How often should TDS be deposited with the government?
TDS deducted by employers must be deposited by the 7th of the following month. For March, the deadline is April 30th. For government deductors, it must be deposited on the same day the TDS is deducted. Late deposits attract interest at 1.5% per month.
What forms are used for TDS return filing?
Form 24Q is used for TDS on salary payments. Form 26Q covers all other payments to residents. Form 27Q is for payments to non-residents. These returns are filed quarterly. Legalxindia’s TDS Return Filing service handles all three forms for businesses and individuals.
Does TDS apply to payments made to non-residents?
Yes, TDS applies to payments made to non-residents under Section 195. The rates are typically higher and depend on the nature of income and any applicable Double Taxation Avoidance Agreement between India and the payee’s country. For non-resident TDS, the current calculator covers general scenarios, but DTAA cases need expert review.
What is Form 16A and when must it be issued?
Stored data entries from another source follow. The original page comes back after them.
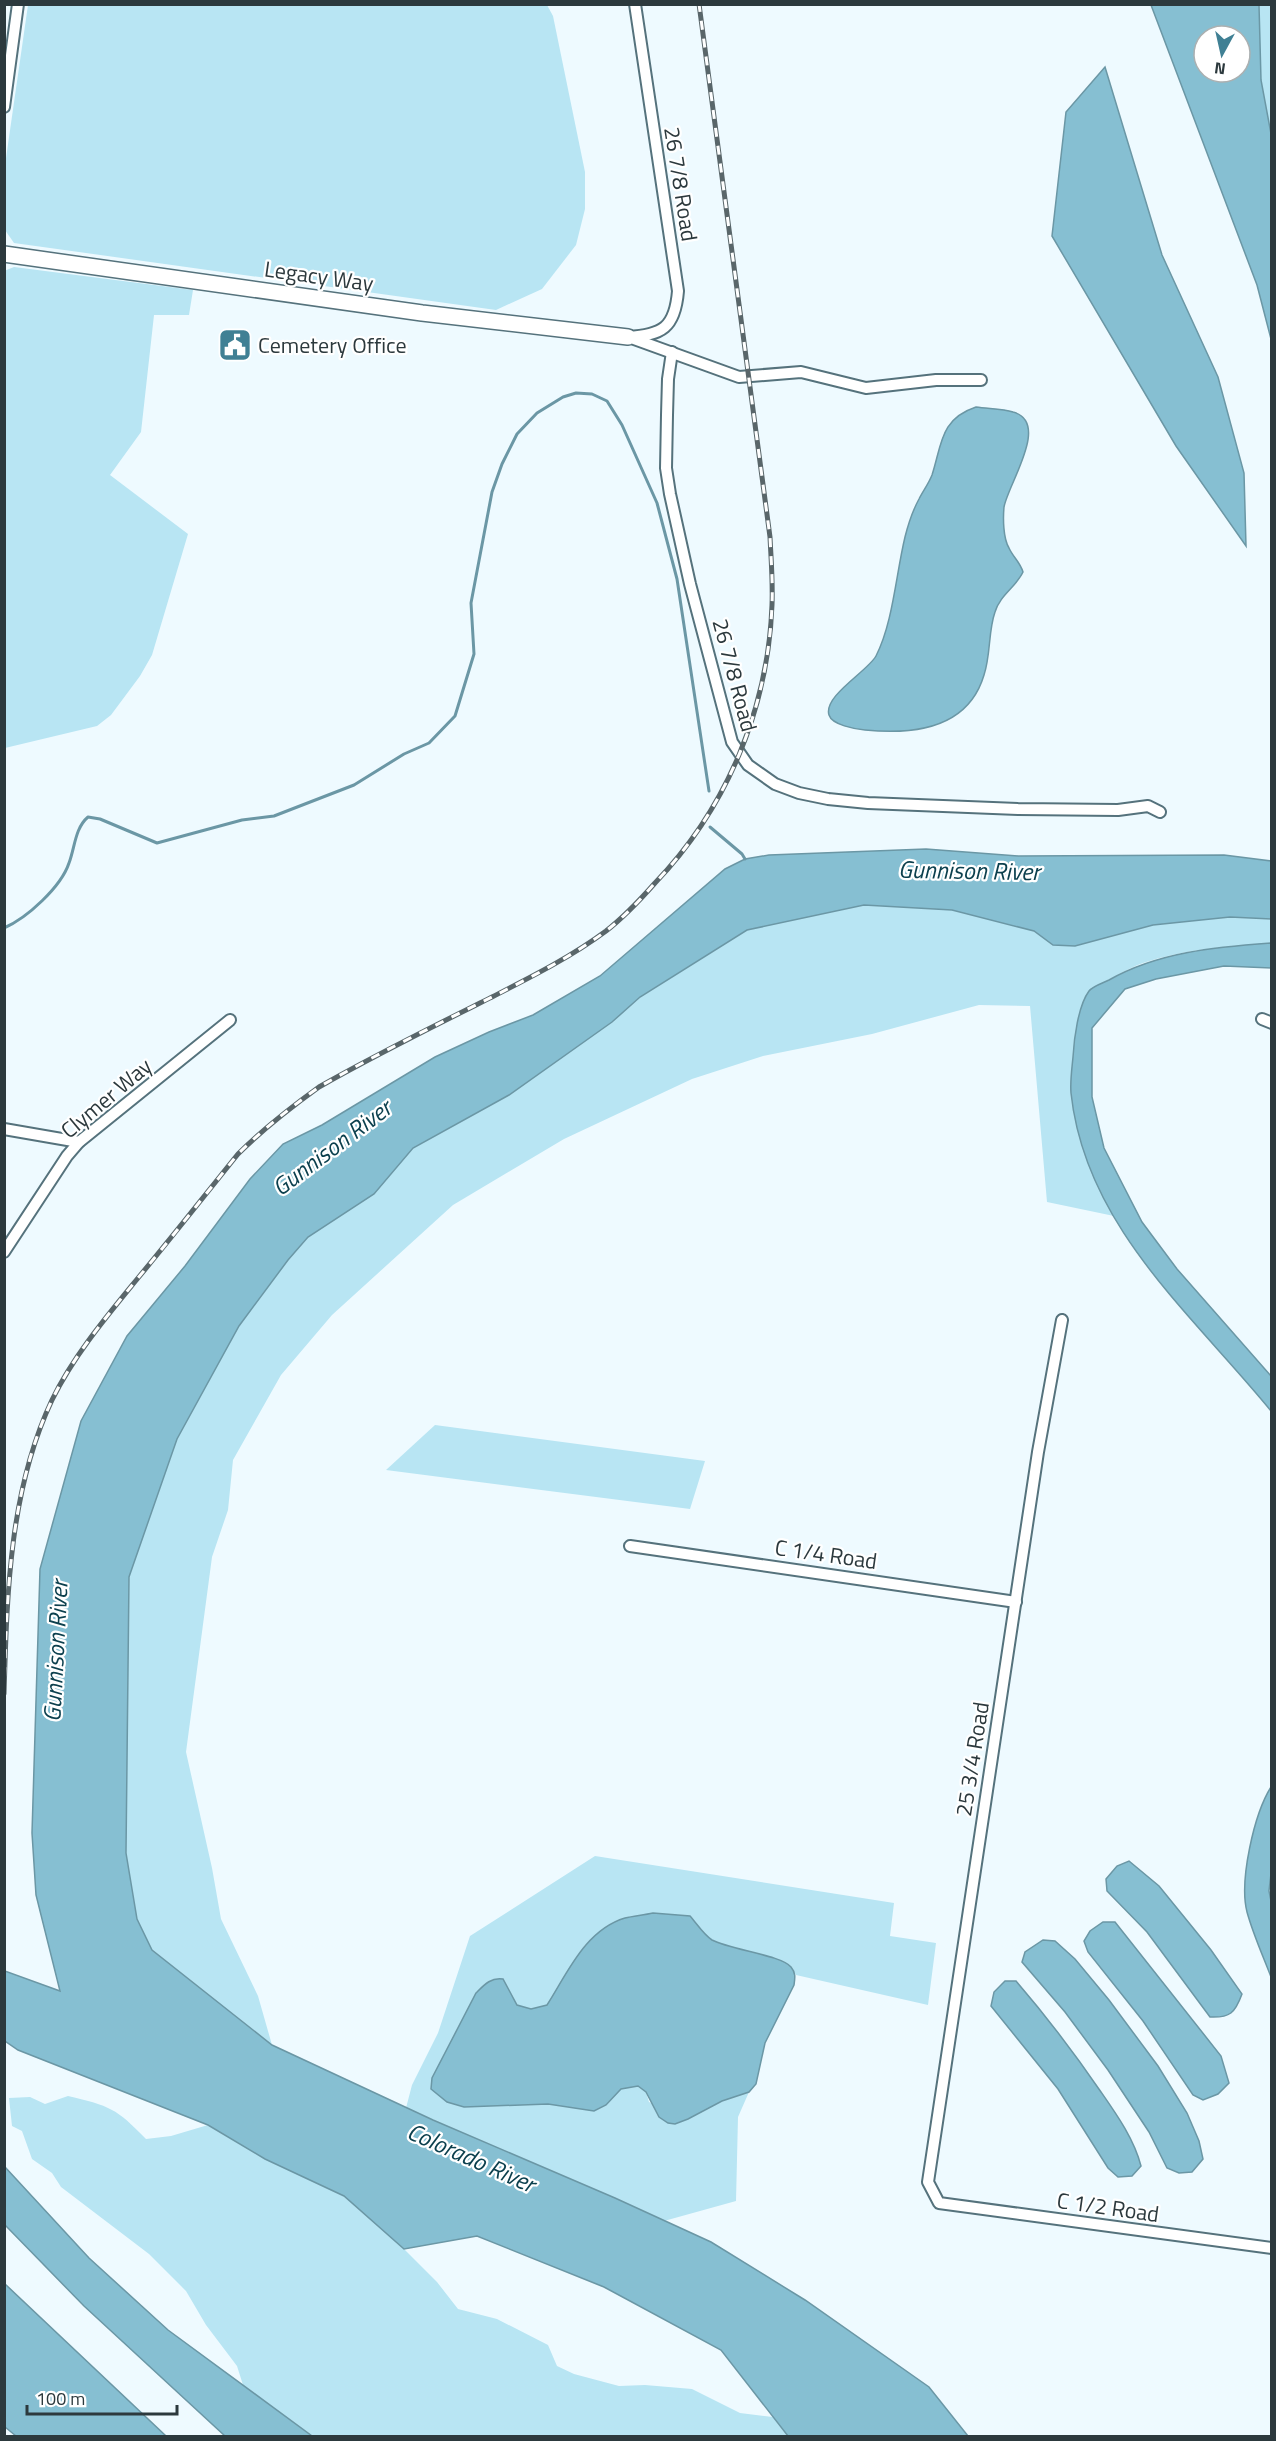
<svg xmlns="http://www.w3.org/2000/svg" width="1276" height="2441" font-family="'Titillium Web',sans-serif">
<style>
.green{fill:#b8e5f3}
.water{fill:#86bfd2;stroke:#6b97a5;stroke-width:1.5;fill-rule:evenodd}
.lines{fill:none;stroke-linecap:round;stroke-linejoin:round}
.stream{stroke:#6b97a5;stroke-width:3}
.street-casing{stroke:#55727c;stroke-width:14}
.secondary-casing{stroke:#55727c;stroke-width:18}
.street{stroke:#fff;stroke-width:10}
.secondary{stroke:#fff;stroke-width:15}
.rail-casing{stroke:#59666a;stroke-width:5}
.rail{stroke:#fff;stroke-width:3;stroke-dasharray:9;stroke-linecap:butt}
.labels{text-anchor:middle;stroke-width:4.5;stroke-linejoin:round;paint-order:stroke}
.street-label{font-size:22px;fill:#2c393d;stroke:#fff}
.poi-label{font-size:22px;fill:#2c393d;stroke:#fff;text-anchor:start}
.water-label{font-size:24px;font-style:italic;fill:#0c404e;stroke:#fff}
</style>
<rect width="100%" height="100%" fill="#eefaff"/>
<g class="green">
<polygon points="547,5 553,16 585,172 585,209 576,245 542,289 496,310 14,243 5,230 4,172 28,5"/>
<polygon points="1259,5 1271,5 1271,139 1261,80"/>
<polygon points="14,267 193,290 189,315 154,315 141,432 110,475 188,534 152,655 140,676 111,715 97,726 5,748 4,271"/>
<path d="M 864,905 L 952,910 L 1034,931 L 1053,945 L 1075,946 L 1153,925 L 1230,917 L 1271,919 L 1271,943 C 1229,946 1184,949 1143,963 C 1124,970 1107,981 1090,991 L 1071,1092 L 1079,1132 L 1089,1163 L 1114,1216 L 1047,1202 L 1030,1006 L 979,1005 L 872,1034 L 763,1056 L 692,1079 L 564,1139 L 453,1205 L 332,1315 L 281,1375 L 233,1460 L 228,1510 L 212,1557 L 186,1752 L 212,1868 L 221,1919 L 258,1996 L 272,2045 L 152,1950 L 137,1919 L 126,1853 L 129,1577 L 177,1439 L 239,1326 L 288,1260 L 308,1237 L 374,1194 L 413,1148 L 509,1095 L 612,1022 L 640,997 L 747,930 Z"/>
<polygon points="435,1425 705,1461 690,1509 386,1470"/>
<path d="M 595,1856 L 894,1903 L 890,1936 L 936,1943 L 928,2005 L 796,1975 C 779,1947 733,1957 709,1938 C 702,1933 696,1923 690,1916 L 585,1945 L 547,2005 L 531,2009 L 517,2005 L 503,1979 C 491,1977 484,1985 476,1993 L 464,2107 L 548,2104 L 594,2111 L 606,2105 L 621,2089 L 638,2086 L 646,2092 L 649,2102 L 688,2119 L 722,2101 L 749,2092 L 738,2117 L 736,2201 L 664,2221 L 406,2108 L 412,2085 L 438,2033 L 470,1936 Z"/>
<path d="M 68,2096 C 110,2106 116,2108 146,2139 L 171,2136 L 208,2125 L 265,2159 L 344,2196 L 404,2249 L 437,2282 L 458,2309 L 497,2319 L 548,2345 L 557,2366 L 574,2374 L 619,2386 L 645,2385 L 692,2389 L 740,2413 L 773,2417 L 788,2436 L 312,2436 L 243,2385 L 237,2366 L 206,2325 L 186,2291 L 149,2254 L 61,2187 L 52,2173 L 32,2159 L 22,2131 L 12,2126 L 9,2098 L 30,2097 L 45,2104 Z"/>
</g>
<g class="water">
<path d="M 1151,5 L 1259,5 L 1261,80 L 1272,139 L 1271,339 L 1257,285 ZM 1204,36 L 1240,36 L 1240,72 L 1204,72 Z"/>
<polygon points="1105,67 1162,255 1218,377 1244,473 1246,546 1176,446 1052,236 1066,112"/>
<path d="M 976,407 C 988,409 1002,408 1013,412 C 1051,422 1008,484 1004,507 C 1003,518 1003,538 1009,548 C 1013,557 1020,562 1023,572 C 1016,587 1000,595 995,612 C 988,632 991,654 984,675 C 968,729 914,735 865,730 C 855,729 832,725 829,715 C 823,696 868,671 876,656 C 893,623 896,574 905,537 C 908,525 913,510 919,499 C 923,491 929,483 932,475 C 942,444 940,419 976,407 Z"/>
<polygon points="926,849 1018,856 1224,855 1271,861 1271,919 1230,917 1153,925 1075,946 1053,945 1034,931 952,910 864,905 747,930 640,997 612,1022 509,1095 413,1148 374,1194 308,1237 288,1260 239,1326 177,1439 129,1577 126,1853 137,1919 152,1950 272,2045 433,2120 615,2198 711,2242 805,2300 929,2387 968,2436 788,2436 721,2350 604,2287 477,2236 404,2249 344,2196 265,2159 208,2125 18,2050 5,2041 5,1971 60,1991 36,1895 32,1833 40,1569 81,1421 127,1336 185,1266 250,1179 283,1144 322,1125 435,1057 489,1032 533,1015 600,976 725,869 745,859 769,855"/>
<path d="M 1271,943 L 1271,968 L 1224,966 L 1156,979 L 1125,989 L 1092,1028 L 1092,1097 L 1104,1148 L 1142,1222 L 1177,1269 L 1271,1376 L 1271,1411 C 1192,1314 1085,1226 1071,1093 C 1070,1081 1072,1068 1073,1057 C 1074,1039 1078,1006 1089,991 C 1093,986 1103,983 1109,980 C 1158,952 1216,947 1271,943 Z"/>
<path d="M 1271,1787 L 1272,1865 L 1269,1891 L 1272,1906 L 1271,1977 C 1263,1956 1253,1934 1247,1912 C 1239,1881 1254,1814 1271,1787 Z"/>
<path d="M 1129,1861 L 1159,1886 L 1211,1950 L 1242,1994 C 1235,2013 1230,2018 1210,2017 L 1147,1932 L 1107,1891 L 1106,1879 L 1117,1866 Z"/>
<path d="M 653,1913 L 690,1916 C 697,1924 704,1935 712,1940 C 731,1950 781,1955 791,1967 C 796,1973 795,1978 794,1985 L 765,2043 L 756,2084 L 749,2092 L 722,2101 L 688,2119 L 675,2124 L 668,2123 L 659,2117 L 646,2092 L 638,2086 L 621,2089 L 606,2105 L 594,2111 L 548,2104 L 464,2107 L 447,2102 L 431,2089 L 432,2078 L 476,1993 C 484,1985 491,1977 503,1979 L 517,2005 L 531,2009 L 547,2005 C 567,1974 585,1930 625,1918 C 634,1916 644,1915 653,1913 Z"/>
<polygon points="1103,1922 1115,1922 1221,2056 1229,2083 1218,2094 1203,2100 1193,2095 1143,2021 1088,1952 1084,1941 1090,1931"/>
<polygon points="1043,1940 1055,1941 1075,1959 1109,2000 1158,2066 1187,2113 1199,2141 1203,2159 1192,2172 1179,2173 1167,2168 1149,2132 1108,2070 1065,2012 1022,1962 1025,1952"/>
<path d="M 1005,1981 L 1016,1981 C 1047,2017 1075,2054 1101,2092 C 1117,2115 1134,2139 1141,2166 L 1132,2176 L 1118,2177 L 1108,2168 L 1058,2089 L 991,2006 L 994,1992 Z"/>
<polygon points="5,2167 89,2258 168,2330 312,2436 225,2436 84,2306 5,2225"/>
<polygon points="4,2284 5,2284 166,2436 16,2436 5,2427"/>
</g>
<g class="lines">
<g class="stream">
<polyline points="710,827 742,854 745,859"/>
<path d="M 4,928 C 27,918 61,887 69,863 C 75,847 75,828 88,817 L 100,819 L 157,843 L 242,820 L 274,816 L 354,785 L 404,754 L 429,743 L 455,716 L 474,654 L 471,603 L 492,492 L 502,464 L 517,434 L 537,413 L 563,397 L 576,393 L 592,394 L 607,401 L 622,425 L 657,503 L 677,579 L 709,791"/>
</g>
<g class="street-casing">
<g id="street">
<polyline points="4,107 18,4"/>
<path d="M 628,337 C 662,335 675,328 678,291 L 635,4"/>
<polyline points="634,339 739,377 801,372 866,388 936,380 981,380"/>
<polyline points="672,352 668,379 667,415 666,468 670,494 690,584 732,742 748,765 775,784 799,793 828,799 868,803 1018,809 1118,810 1148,806 1160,812"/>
<polyline points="1262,1019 1272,1023"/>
<polyline points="4,1129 79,1142"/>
<polyline points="4,1252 67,1156 79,1142 230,1020"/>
<polyline points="1062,1320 1038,1452 928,2182 939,2203 1272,2248"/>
<polyline points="630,1546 1016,1602"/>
</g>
</g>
<g class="secondary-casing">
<polyline id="secondary" points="4,254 422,313 628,337"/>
</g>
<use href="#street" class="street"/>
<use href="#secondary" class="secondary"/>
<g class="rail-casing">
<path id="rail" d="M 4,1694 C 7,1595 9,1491 52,1400 C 74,1355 107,1316 138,1278 C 172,1237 205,1195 238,1154 C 263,1129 290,1108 319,1087 C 375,1055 434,1026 492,997 C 531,977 571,957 606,931 C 624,917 640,900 655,883 C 727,808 768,709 772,605 C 773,582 771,559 770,537 L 699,4"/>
</g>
<use href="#rail" class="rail"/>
</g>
<defs>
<g id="civic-square" transform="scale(1.725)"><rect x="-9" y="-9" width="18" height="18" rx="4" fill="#408094" stroke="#fff"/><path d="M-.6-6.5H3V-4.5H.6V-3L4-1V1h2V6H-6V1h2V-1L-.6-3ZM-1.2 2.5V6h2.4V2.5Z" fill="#fff"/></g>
</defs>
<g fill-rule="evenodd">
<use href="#civic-square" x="235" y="345"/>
</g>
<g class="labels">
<g class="street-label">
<text transform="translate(681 184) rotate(81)" y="8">26 7/8 Road</text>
<text transform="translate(319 276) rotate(8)" y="8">Legacy Way</text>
<text transform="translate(735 675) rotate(75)" y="8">26 7/8 Road</text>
<text transform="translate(106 1098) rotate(-40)" y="8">Clymer Way</text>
<text transform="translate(826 1554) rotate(8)" y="8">C 1/4 Road</text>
<text transform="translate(972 1759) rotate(-81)" y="8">25 3/4 Road</text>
<text transform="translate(1108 2207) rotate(8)" y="8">C 1/2 Road</text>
</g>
<g class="poi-label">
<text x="258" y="353">Cemetery Office</text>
</g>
<g class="water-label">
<text transform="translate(969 871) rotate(1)" y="8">Gunnison River</text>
<text transform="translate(332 1148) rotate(-37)" y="8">Gunnison River</text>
<text transform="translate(56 1651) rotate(-87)" y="8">Gunnison River</text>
<text transform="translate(471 2158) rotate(24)" y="8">Colorado River</text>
</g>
</g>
<rect width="1276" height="2441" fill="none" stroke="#2c393d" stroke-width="12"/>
<g transform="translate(1222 54) rotate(188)"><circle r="28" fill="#ffffff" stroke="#abb0b1" stroke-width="1.5"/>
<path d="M0-4.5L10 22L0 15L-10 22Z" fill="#408094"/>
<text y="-9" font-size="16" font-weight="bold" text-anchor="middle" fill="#2c393d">N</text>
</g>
<path d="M27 2405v9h150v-9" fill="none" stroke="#2c393d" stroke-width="3"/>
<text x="36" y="2405" font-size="18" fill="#2c393d" stroke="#ffffff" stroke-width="4.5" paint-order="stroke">100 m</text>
</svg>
Form 16A is a TDS certificate issued by the deductor to the deductee for payments other than salary. It shows the amount paid, TDS deducted, and the deposit details. It must be issued within 15 days of the due date for filing the TDS return for that quarter. Employers use Form 16 for salary TDS specifically. Legalxindia’s team can help you generate and issue these on time through the TDS Return Filing service available on the platform.